Imagine if you had a deed template that could handle any number of grantors and grantees, and also any number of signatories on behalf of the grantors up to four levels deep. Such a template would be able to produce a punctuated list of grantors, plus the appropriate signature lines and acknowledgments, no matter how byzantine the grantor corporate structure might be. In any event, the ability to gather, process, sort, filter and punctuate lists is necessary in most legal instruments, but not all DA platforms offer this capability. This is another capability I view as essential.

Ability To Complete PDF Forms

Every platform should be able to produce documents which can be opened in Word. However, you may need the ability to also complete PDF forms. By that, I mean check the appropriate boxes and fill in the blanks based upon how questions were answered in the Questionnaire. Several platforms provide this functionality.

Ability To Handle Inserted Templates

For example, assume you need to build 50 templates for various types of pleadings. The caption, signature blocks and certificate of service may be common across all of them. It would be very handy if you could make sub-templates for those items which are simply inserted into the parent templates in the appropriate places. In that manner, editing the one signature block sub-template would automatically update all 50 templates into which it was inserted.

Familiarity With Template Development Environment

For example, if your office uses Word, then you probably want to choose a platform that allows you to create templates in that environment. If the platform uses its own word processor for template creation, that can be a negative because it may not possess Word’s best functionality. Worse, there is always the possibility that your formatting will go sideways if a document created in another platform is opened in Word.

Cloud, Desktop or Both

Some platforms are locally-installed software and that’s the only option. Those tend to only work on Windows computers. If you have remote users who will not be connected to the same network or you’re using Macs, then you’ll probably be more interested in a platform that is web-based.

If Desktop Software – Windows or Mac Issue

If you prefer locally-installed software over cloud/web-based platforms, then you want to make sure the platform you choose will install on computers running your preferred operating system.

Ability To Gather Data from Others

If your practice area requires that you gather data from clients or others within your organization in order to draft documents for them, it would be beneficial if you didn’t have to write down that information once and then re-enter it into your DA system. In the perfect world, you could present your clients or colleagues with a questionnaire and flow that information directly into your DA system. Of course, this assumes that the platform would allow you to add additional information since there will typically be required questions that only you should answer as the subject matter expert.

Ability To Preview the Document During Assembly

Some platforms allow you to see the text of your document being assembled as you respond to the questionnaire in real time. Of course this is helpful when generating documents, but it’s arguably even more helpful when you are testing the template during construction to make sure it produces the language you want under varying fact patterns.

Longevity Of the Vendor

If you select a web-based platform and the vendor ends up out of business, you could lose access to your templates. This is less of a risk with locally-installed software. Of course, even established technology companies can go under; and there’s no guarantee that past history will equate to future longevity. Further, you never know if an established player will be acquired by another company.

_EXERCISES_.
• 1. List the operations on lists that the text on document assembly platforms calls necessary in most legal instruments.
• 2. According to the text on document assembly platforms, what could happen if the vendor of a web-based platform you select goes out of business?

Raw records:
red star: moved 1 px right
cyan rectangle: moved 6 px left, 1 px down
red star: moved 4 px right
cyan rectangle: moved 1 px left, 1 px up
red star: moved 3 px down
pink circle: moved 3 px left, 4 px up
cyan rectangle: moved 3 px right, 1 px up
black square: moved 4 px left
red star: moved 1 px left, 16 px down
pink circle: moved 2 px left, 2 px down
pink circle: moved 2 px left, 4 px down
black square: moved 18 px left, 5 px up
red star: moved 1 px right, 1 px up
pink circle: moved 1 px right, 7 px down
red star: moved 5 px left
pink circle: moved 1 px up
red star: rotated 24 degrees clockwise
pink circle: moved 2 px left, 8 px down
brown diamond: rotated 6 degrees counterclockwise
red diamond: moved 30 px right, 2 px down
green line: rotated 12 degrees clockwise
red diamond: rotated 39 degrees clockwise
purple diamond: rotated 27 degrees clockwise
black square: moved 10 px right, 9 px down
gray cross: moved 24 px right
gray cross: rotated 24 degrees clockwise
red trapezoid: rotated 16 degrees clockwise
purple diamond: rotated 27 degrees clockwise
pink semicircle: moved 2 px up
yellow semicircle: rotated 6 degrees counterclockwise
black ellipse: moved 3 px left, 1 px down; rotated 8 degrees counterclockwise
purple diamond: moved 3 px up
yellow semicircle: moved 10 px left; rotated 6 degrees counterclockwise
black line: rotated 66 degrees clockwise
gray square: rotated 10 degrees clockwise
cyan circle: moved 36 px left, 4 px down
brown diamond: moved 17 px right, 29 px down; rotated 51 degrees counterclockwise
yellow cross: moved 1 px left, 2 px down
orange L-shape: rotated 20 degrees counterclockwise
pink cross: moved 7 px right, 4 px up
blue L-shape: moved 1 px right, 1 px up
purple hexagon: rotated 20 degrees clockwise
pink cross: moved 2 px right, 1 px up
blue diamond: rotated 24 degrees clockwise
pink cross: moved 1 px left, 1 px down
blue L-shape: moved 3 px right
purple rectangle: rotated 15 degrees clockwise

_EXPECTED RESULTS_.
• 1. Gather, process, sort, filter, and punctuate.

• 2. You could lose access to your templates.